Manolo, a 13-year-old teenager, travels with his father to the resort town of Paracas, where his father is scheduled to attend a business meeting at a prestigious hotel in the city, organized by the agricultural machinery company for which he works. Manolo closely observes his father's behavior in the hotel restaurant as they both attempt to navigate an environment that is unfamiliar to them.

During lunch, they encounter Jimmy, one of Manolo's schoolmates and the son of one of his father's bosses. Jimmy embodies the world of wealth and privilege associated with the Peruvian bourgeoisie. His presence introduces a new tension which makes both Manolo and his father feel strange and out of place. Jimmy invites Manolo to walk around the place and takes him through different scenarios that reveal his social status, power, and arrogance. Although he is of the same age as Manolo, Jimmy already drinks, smokes, and drives a car. The tension between the two boys reaches its climax when they discuss sex while standing by the sea.

==Characters==
The story centers on the protagonist, Manolo, a shy 13-year-old boy, who narrates the story in first-person. His father, John, is a hardworking middle class man employed as a salesman for a company that sells agricultural equipment.

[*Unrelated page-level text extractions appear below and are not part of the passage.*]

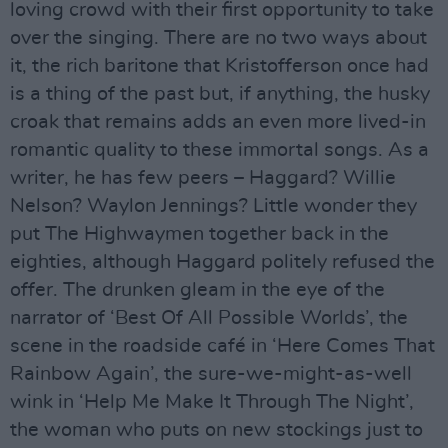
loving crowd with their first opportunity to take
over the singing. There are no two ways about
it, the rich baritone that Kristofferson once had
is a thing of the past but, if anything, the husky
croak that remains adds an even more lived-in
romantic quality to these immortal songs. As a
writer, he has few peers – Haggard? Willie
Nelson? Waylon Jennings? Little wonder they
put The Highwaymen together back in the
eighties, although Haggard politely refused the
offer. The drunken gleam in the eye of the
narrator of ‘Best Of All Possible Worlds’, the
scene in the roadside café in ‘Here Comes That
Rainbow Again’, the sure-we-might-as-well
wink in ‘Help Me Make It Through The Night’,
the woman who puts on new stockings just to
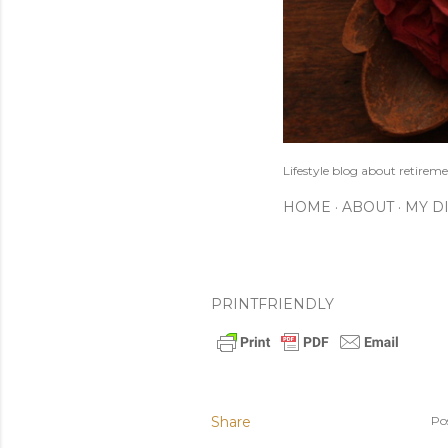
Lifestyle blog about retireme
HOME
ABOUT
MY D
PRINTFRIENDLY
Share
Po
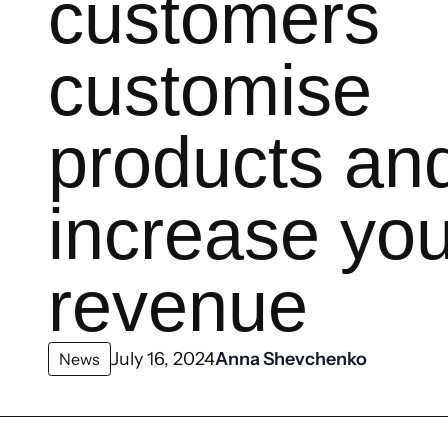
customers
customise
products an
increase you
revenue
July 16, 2024
Anna Shevchenko
News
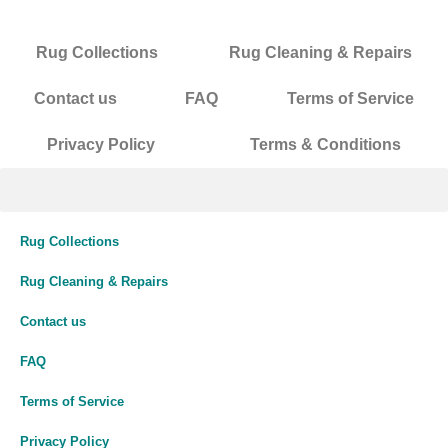
Rug Collections
Rug Cleaning & Repairs
Contact us
FAQ
Terms of Service
Privacy Policy
Terms & Conditions
Rug Collections
Rug Cleaning & Repairs
Contact us
FAQ
Terms of Service
Privacy Policy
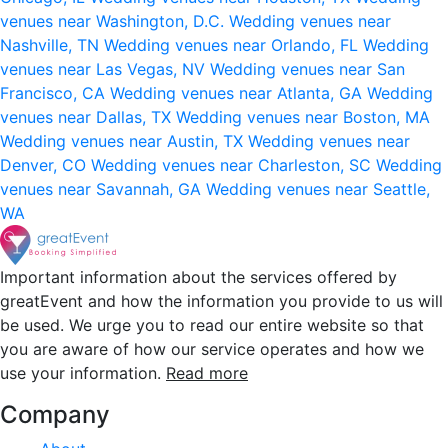
venues near Washington, D.C.
Wedding venues near
Nashville, TN
Wedding venues near Orlando, FL
Wedding
venues near Las Vegas, NV
Wedding venues near San
Francisco, CA
Wedding venues near Atlanta, GA
Wedding
venues near Dallas, TX
Wedding venues near Boston, MA
Wedding venues near Austin, TX
Wedding venues near
Denver, CO
Wedding venues near Charleston, SC
Wedding
venues near Savannah, GA
Wedding venues near Seattle,
WA
Important information about the services offered by
greatEvent and how the information you provide to us will
be used. We urge you to read our entire website so that
you are aware of how our service operates and how we
use your information.
Read more
Company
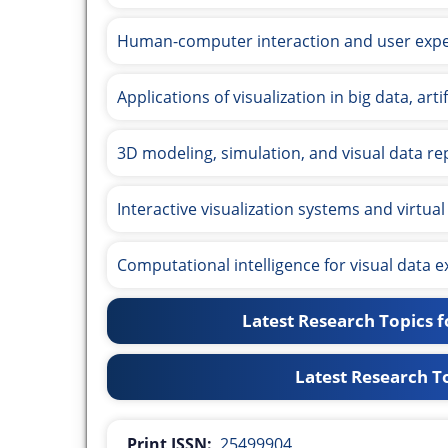
Human-computer interaction and user expe
Applications of visualization in big data, art
3D modeling, simulation, and visual data re
Interactive visualization systems and virtual 
Computational intelligence for visual data e
Latest Research Topics fo
Latest Research To
Print ISSN:
25499904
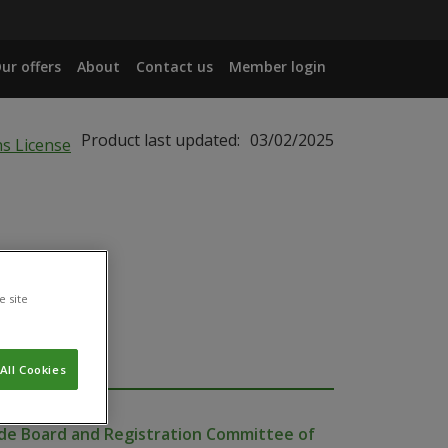
ur offers
About
Contact us
Member login
Product last updated:
03/02/2025
e site
All Cookies
cide Board and Registration Committee of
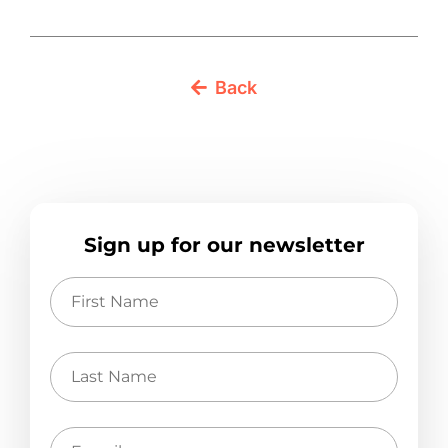
Back
Sign up for our newsletter
First
Name
Last
Name
E-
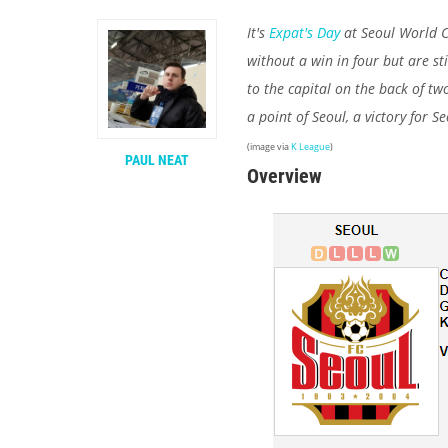
It's
Expat's Day
at Seoul World C
without a win in four but are st
to the capital on the back of tw
a point of Seoul, a victory for S
(image via
K League
)
PAUL NEAT
Overview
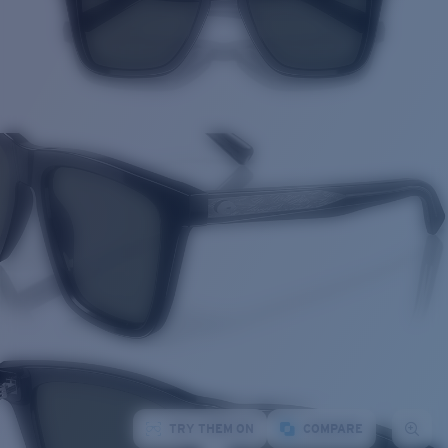
TRY THEM ON
COMPARE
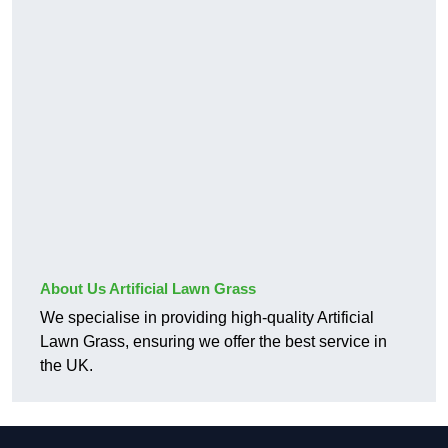
About Us Artificial Lawn Grass
We specialise in providing high-quality Artificial
Lawn Grass, ensuring we offer the best service in
the UK.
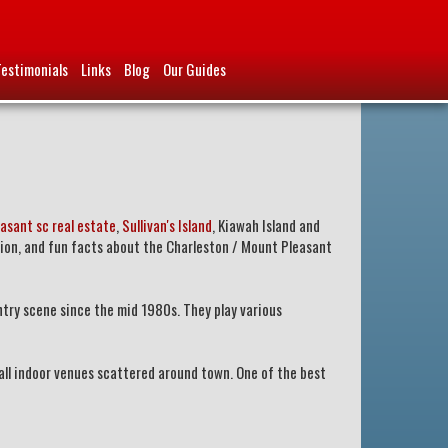
Testimonials
Links
Blog
Our Guides
asant sc real estate
,
Sullivan's Island
, Kiawah Island and
tion, and fun facts about the Charleston / Mount Pleasant
ntry scene since the mid 1980s. They play various
all indoor venues scattered around town. One of the best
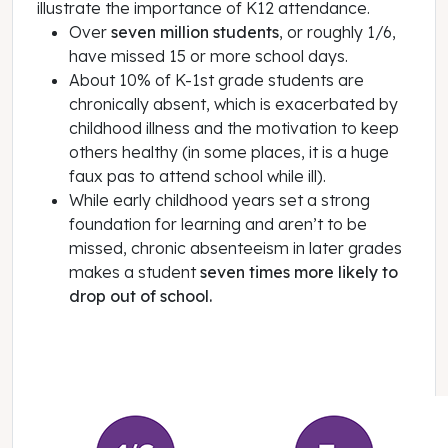
illustrate the importance of K12 attendance.
Over
seven million students
, or roughly 1/6,
have missed 15 or more school days.
About 10% of K-1st grade students are
chronically absent, which is exacerbated by
childhood illness and the motivation to keep
others healthy (in some places, it is a huge
faux pas to attend school while ill).
While early childhood years set a strong
foundation for learning and aren’t to be
missed, chronic absenteeism in later grades
makes a student
seven times more likely to
drop out of school.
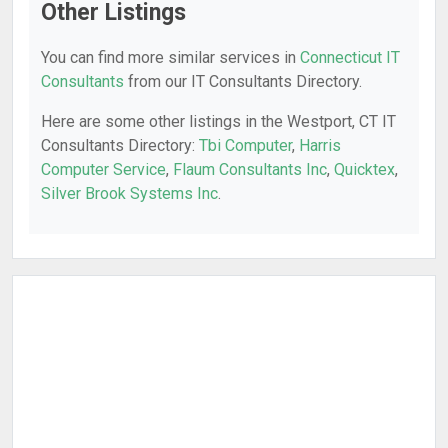
Other Listings
You can find more similar services in
Connecticut IT
Consultants
from our IT Consultants Directory.
Here are some other listings in the Westport, CT IT
Consultants Directory:
Tbi Computer
,
Harris
Computer Service
,
Flaum Consultants Inc
,
Quicktex
,
Silver Brook Systems Inc
.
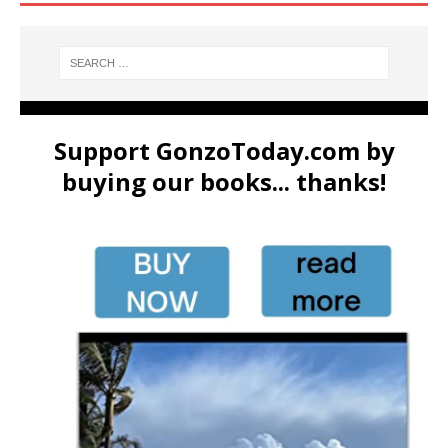
Support GonzoToday.com by
buying our books... thanks!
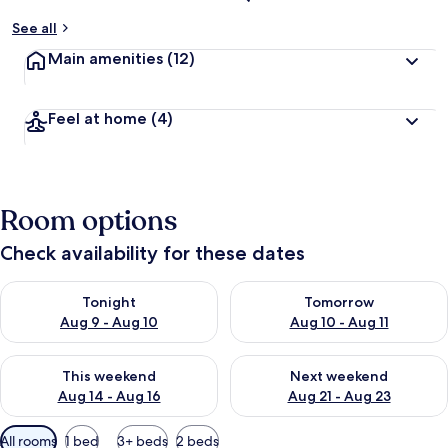
See all
Main amenities
(12)
Feel at home
(4)
Room options
Check availability for these dates
Check availability for tonight Aug 9 - Aug 10
Check availability for tomorro
Tonight
Tomorrow
Aug 9 - Aug 10
Aug 10 - Aug 11
Check availability for this weekend Aug 14 - Aug 16
Check availability for next w
This weekend
Next weekend
Aug 14 - Aug 16
Aug 21 - Aug 23
Available
All rooms
1 bed
3+ beds
2 beds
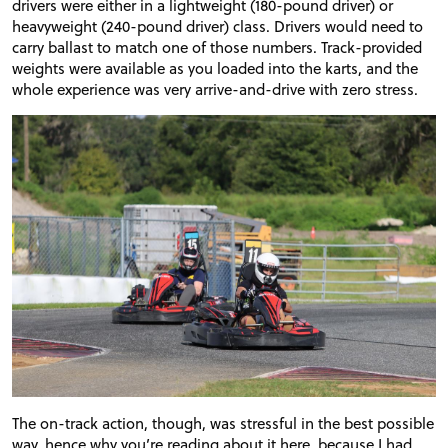
drivers were either in a lightweight (180-pound driver) or
heavyweight (240-pound driver) class. Drivers would need to
carry ballast to match one of those numbers. Track-provided
weights were available as you loaded into the karts, and the
whole experience was very arrive-and-drive with zero stress.
The on-track action, though, was stressful in the best possible
way, hence why you’re reading about it here, because I had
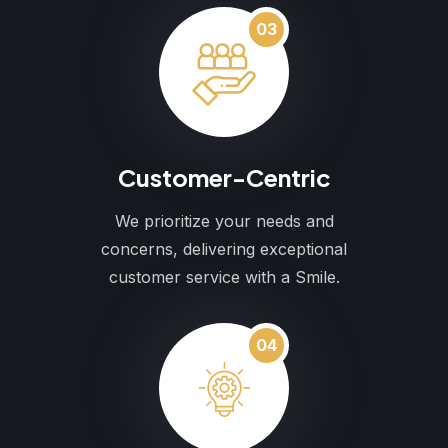
03
Customer-Centric
We prioritize your needs and
concerns, delivering exceptional
customer service with a Smile.
04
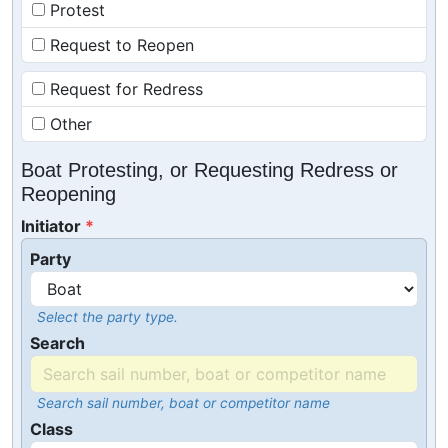
Protest
Request to Reopen
Request for Redress
Other
Boat Protesting, or Requesting Redress or
Reopening
Initiator
Party
Select the party type.
Search
Search sail number, boat or competitor name
Class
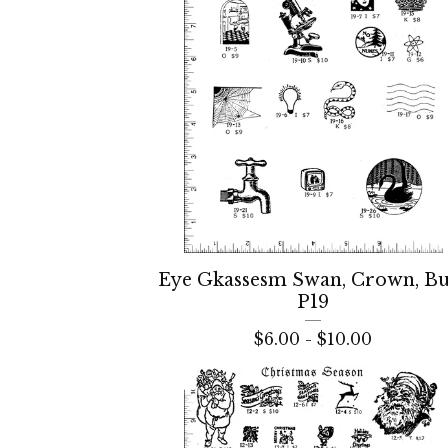
Eye Gkassesm Swan, Crown, Bu
P19
$
6.00 -
$
10.00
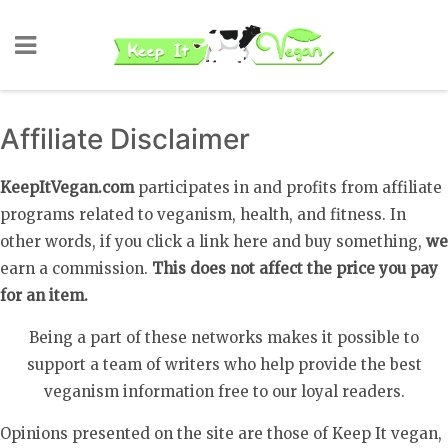
Affiliate Disclaimer
KeepItVegan.com
participates in and profits from affiliate
programs related to veganism, health, and fitness. In
other words, if you click a link here and buy something,
we
earn a commission.
This does not affect the price you pay
for an item.
Being a part of these networks makes it possible to
support a team of writers who help provide the best
veganism information free to our loyal readers.
Opinions presented on the site are those of Keep It vegan,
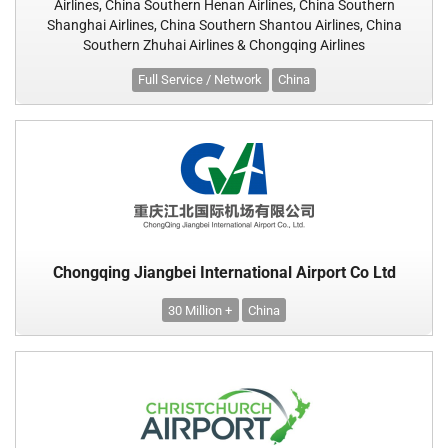
Airlines, China Southern Henan Airlines, China Southern
Shanghai Airlines, China Southern Shantou Airlines, China
Southern Zhuhai Airlines & Chongqing Airlines
Full Service / Network
China
Chongqing Jiangbei International Airport Co Ltd
30 Million +
China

Jimmy is Manolo's schoolmate. He is described as a handsome, blonde, blue-eyed teenager. Both the boys attended an exclusive school that catered to Lima's upper class. Jimmy's father, Don Jaime, is a businessman who runs several commercial ventures.

==Publication==
The story was first published in 1967 in the fourth issue of the magazine Amaru. The following year, it was included in the short-story collection Huerto cerrado, which received an honourable mention in the Casa de las Américas literary prize in Cuba.